* Exercise goal *
Express the data below as a two-column CSV with the columns "field" and "value", one row per labeled line, putting each value in a single quoted field with any line breaks turned into spaces. Leave the picture out of your answer.

(Data listing)

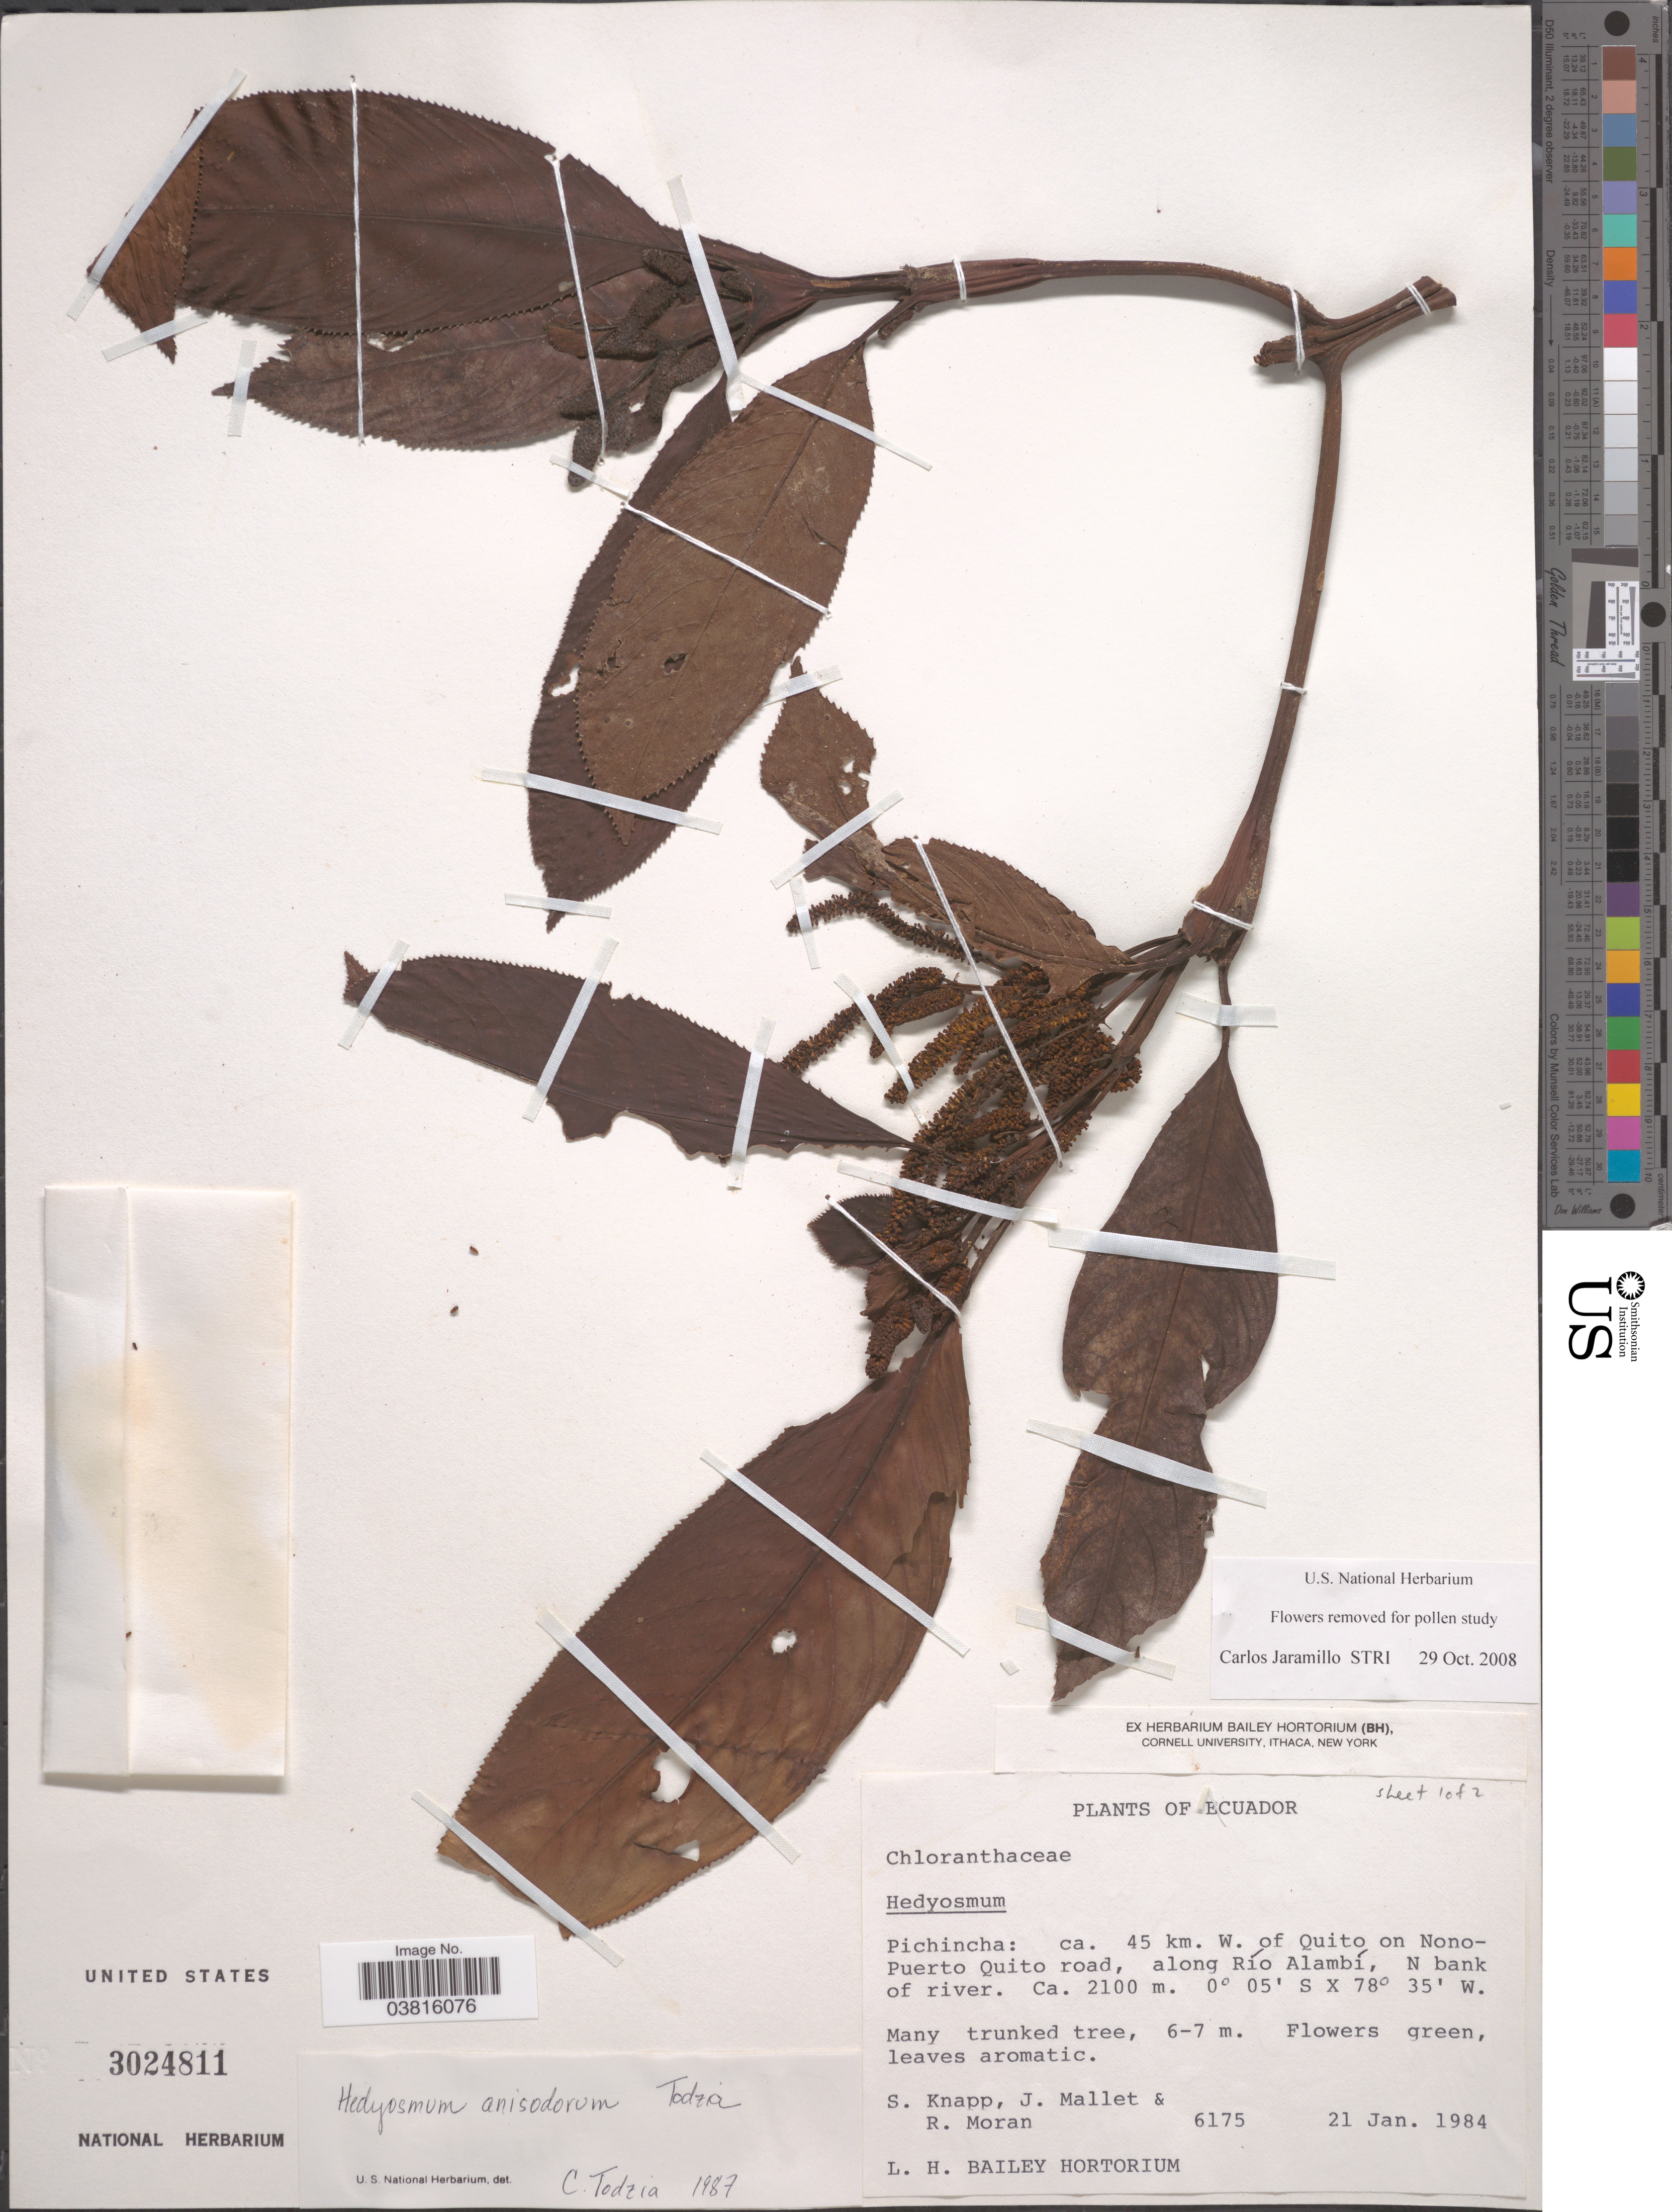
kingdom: Plantae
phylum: Tracheophyta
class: Magnoliopsida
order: Chloranthales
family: Chloranthaceae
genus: Hedyosmum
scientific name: Hedyosmum anisodorum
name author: Todzia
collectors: S. Knapp, J. Mallet & R. Moran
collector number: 6175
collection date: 1984-01-21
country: Ecuador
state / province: Pichincha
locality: Ca. 45 km. W. of Quito on Nono-Puerto Quito road, along Río Alambí, N bank of river.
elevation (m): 2100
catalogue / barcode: US 3024811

* Answer to this exercise *
field,value
"kingdom:","Plantae"
"phylum:","Tracheophyta"
"class:","Magnoliopsida"
"order:","Chloranthales"
"family:","Chloranthaceae"
"genus:","Hedyosmum"
"scientific name:","Hedyosmum anisodorum"
"name author:","Todzia"
"collectors:","S. Knapp, J. Mallet & R. Moran"
"collector number:","6175"
"collection date:","1984-01-21"
"country:","Ecuador"
"state / province:","Pichincha"
"locality:","Ca. 45 km. W. of Quito on Nono-Puerto Quito road, along Río Alambí, N bank of river."
"elevation (m):","2100"
"catalogue / barcode:","US 3024811"